• **Exercise instructions**:
**a.** According to the excerpt on Karachi's power shortage, on what date did the Supreme Court suspend the Kaya Bey's license?
**b.** Please continue the excerpt about Karachi's electricity shortage from the point where it stops.

___ Excerpt provided

The Kaya Bey and a sister vessel, whose furnace-oil generators could halve the city’s peak 600-megawatt energy shortfall, has been largely idle since the Supreme Court on March 30 suspended its license amid an anti-corruption probe. Karachi’s 18 million people face another summer without the power they need to cool homes or run businesses.
The Turkish floating power station dropped anchor in November 2010 as part of Prime Minister Yousuf Raza Gilani’s bid to curb a nationwide power deficit that widened to 6,000 megawatts this month, or 30 percent of demand. Energy shortages, which the government says may slice 4 percentage points off economic growth in the year to June, have stirred public discontent against Gilani. Street protests and factory shutdowns are proliferating less than a year before the next general election.

______
___ Material shown

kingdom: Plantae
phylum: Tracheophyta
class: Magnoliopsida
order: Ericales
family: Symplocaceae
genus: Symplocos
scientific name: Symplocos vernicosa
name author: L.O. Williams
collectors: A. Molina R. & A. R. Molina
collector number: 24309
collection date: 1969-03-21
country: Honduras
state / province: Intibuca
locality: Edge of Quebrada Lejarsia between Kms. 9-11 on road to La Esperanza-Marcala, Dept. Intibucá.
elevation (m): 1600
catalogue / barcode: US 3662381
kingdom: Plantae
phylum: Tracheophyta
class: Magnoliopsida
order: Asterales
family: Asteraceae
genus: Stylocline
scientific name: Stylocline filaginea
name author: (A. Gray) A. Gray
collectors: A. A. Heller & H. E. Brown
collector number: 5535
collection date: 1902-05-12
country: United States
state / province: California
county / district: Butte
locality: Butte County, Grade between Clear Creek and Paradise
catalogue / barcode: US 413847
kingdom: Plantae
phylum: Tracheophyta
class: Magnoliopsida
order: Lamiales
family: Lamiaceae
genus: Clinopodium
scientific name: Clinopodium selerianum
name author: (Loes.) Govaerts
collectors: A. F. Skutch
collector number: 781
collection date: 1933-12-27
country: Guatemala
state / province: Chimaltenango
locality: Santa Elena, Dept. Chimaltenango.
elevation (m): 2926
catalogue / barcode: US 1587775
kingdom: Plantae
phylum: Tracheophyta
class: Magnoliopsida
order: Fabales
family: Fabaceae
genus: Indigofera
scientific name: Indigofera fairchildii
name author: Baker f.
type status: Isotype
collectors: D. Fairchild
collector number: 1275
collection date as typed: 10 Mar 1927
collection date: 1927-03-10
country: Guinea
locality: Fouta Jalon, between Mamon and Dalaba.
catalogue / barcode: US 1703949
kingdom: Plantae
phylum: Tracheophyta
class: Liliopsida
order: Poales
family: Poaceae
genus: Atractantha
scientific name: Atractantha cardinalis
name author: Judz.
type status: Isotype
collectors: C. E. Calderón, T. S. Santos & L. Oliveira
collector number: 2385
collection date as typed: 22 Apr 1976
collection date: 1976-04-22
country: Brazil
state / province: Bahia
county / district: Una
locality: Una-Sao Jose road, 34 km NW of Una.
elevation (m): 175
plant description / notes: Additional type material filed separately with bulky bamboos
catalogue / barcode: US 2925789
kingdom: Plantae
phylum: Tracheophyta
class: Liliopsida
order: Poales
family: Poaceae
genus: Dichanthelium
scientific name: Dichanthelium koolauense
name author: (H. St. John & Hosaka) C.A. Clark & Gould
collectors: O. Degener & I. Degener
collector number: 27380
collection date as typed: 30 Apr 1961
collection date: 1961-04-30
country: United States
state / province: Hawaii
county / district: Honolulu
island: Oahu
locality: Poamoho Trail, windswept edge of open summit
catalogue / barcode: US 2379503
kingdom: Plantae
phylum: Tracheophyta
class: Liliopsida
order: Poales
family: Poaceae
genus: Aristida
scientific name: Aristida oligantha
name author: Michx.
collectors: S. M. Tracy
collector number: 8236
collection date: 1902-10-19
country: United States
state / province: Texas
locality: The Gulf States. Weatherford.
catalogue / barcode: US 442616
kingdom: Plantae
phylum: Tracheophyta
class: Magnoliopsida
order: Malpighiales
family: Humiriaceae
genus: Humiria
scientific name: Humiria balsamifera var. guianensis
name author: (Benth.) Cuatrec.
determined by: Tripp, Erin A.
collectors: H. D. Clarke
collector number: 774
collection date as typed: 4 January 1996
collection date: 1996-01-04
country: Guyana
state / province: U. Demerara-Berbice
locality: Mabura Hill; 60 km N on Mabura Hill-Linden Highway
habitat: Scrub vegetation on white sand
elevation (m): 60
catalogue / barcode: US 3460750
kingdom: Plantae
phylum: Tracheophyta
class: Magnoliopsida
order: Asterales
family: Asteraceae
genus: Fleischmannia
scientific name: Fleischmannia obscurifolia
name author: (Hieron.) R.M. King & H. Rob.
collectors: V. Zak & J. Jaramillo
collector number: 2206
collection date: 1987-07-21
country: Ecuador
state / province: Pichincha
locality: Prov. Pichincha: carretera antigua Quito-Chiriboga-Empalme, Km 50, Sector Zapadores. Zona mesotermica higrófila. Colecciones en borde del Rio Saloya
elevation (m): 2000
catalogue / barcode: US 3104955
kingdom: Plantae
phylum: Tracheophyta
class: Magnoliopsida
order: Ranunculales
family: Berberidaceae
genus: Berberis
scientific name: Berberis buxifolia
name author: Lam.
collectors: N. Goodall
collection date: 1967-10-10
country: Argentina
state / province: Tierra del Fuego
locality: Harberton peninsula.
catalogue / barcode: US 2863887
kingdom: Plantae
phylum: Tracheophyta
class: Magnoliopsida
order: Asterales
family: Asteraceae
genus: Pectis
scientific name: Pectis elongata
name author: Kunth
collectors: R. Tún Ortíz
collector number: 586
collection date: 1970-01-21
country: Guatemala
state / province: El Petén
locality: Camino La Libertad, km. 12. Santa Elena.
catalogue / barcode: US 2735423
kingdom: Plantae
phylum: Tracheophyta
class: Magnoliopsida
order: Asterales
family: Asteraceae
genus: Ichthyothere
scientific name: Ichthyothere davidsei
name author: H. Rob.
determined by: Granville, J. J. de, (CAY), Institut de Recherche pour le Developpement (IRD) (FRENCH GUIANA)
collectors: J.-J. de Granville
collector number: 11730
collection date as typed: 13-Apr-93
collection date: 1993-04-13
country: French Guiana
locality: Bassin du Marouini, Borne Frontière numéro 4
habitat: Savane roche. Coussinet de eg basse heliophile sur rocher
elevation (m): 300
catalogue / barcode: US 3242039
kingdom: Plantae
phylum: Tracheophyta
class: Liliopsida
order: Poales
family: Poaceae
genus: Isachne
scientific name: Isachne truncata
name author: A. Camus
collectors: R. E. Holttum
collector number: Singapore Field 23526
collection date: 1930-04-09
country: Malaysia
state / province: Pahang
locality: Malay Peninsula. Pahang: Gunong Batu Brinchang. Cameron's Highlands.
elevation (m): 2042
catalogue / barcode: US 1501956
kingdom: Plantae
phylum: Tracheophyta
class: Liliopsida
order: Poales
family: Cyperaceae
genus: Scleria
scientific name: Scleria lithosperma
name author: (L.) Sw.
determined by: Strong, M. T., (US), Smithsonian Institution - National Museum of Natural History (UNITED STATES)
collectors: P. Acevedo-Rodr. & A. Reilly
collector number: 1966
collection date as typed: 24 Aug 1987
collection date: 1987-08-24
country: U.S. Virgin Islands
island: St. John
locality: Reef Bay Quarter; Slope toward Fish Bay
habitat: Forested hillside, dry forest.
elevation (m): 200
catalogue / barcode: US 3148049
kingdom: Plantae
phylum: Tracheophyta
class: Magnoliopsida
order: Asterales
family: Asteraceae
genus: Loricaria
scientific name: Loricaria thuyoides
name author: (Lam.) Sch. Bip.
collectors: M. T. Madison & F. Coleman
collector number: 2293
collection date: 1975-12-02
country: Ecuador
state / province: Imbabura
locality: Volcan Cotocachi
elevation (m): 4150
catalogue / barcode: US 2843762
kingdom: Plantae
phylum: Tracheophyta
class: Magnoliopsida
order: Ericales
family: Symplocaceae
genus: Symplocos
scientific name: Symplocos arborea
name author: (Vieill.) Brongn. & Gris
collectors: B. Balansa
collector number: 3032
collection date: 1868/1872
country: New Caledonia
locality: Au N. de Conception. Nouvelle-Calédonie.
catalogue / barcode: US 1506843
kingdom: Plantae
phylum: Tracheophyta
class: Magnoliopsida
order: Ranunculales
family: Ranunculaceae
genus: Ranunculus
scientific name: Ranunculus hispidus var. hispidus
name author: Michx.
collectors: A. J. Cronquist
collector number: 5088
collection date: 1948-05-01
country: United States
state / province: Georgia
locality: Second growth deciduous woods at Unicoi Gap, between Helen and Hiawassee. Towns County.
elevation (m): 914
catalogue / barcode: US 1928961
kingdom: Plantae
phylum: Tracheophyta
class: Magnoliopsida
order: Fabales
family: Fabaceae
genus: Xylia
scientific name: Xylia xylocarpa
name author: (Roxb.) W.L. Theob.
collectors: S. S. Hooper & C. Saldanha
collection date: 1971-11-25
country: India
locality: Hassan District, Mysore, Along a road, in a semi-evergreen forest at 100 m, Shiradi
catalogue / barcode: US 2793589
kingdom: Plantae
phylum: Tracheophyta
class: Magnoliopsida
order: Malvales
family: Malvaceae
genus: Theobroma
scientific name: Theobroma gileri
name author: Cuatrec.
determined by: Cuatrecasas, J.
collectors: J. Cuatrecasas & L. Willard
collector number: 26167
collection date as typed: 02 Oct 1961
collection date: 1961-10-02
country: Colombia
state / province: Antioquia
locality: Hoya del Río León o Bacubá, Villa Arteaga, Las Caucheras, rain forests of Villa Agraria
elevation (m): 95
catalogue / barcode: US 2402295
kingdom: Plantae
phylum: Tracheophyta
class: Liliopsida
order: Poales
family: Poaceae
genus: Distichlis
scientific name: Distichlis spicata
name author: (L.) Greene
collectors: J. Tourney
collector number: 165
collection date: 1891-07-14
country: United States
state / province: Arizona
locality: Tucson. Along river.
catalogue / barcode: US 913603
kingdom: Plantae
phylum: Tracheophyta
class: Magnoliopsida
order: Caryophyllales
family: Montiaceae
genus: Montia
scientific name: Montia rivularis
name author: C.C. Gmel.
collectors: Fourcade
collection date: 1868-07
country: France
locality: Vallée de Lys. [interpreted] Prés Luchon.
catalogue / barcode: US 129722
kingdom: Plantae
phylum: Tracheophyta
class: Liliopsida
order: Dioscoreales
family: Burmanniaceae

______

• **Expected responses**:
**a.** March 30

**b.**
“This is a lethal weapon in the hands of opposition parties, and probably the most decisive factor in the next elections” to be held by February, Rashid Khan, a professor of politics and international relations for four decades, said by phone from the University of Sargodha in central Pakistan.
As Gilani’s government prepares to unveil its final budget in June, it forecasts the $177 billion economy will expand 4.3 percent in the fiscal year that starts from July, too slow to generate the jobs needed in a country with 60 percent of its 180 million people under 25 years of age.
“This is a constant struggle until we get to the point when we have surpluses and can safely say that we are out of this crisis,” Naveed Qamar, Pakistan’s minister for water and power, said May 7 in Islamabad after hosting a dinner for Chinese investors interested in building dams and wind units.
Gilani’s elected government is faced with a crisis that began with missteps by the military dictatorship it replaced in 2008. Unpopular army ruler Pervez Musharraf refrained from raising power tariffs even as record crude oil prices sent the cost of generating electricity surging.
As power demand rose 10 percent during Musharraf’s eight-year rule, he failed to add a single megawatt of generating capacity from 2006 to 2008, according to finance ministry data. Foreign investment in the terrorism-plagued nation has fallen to an eight-year low.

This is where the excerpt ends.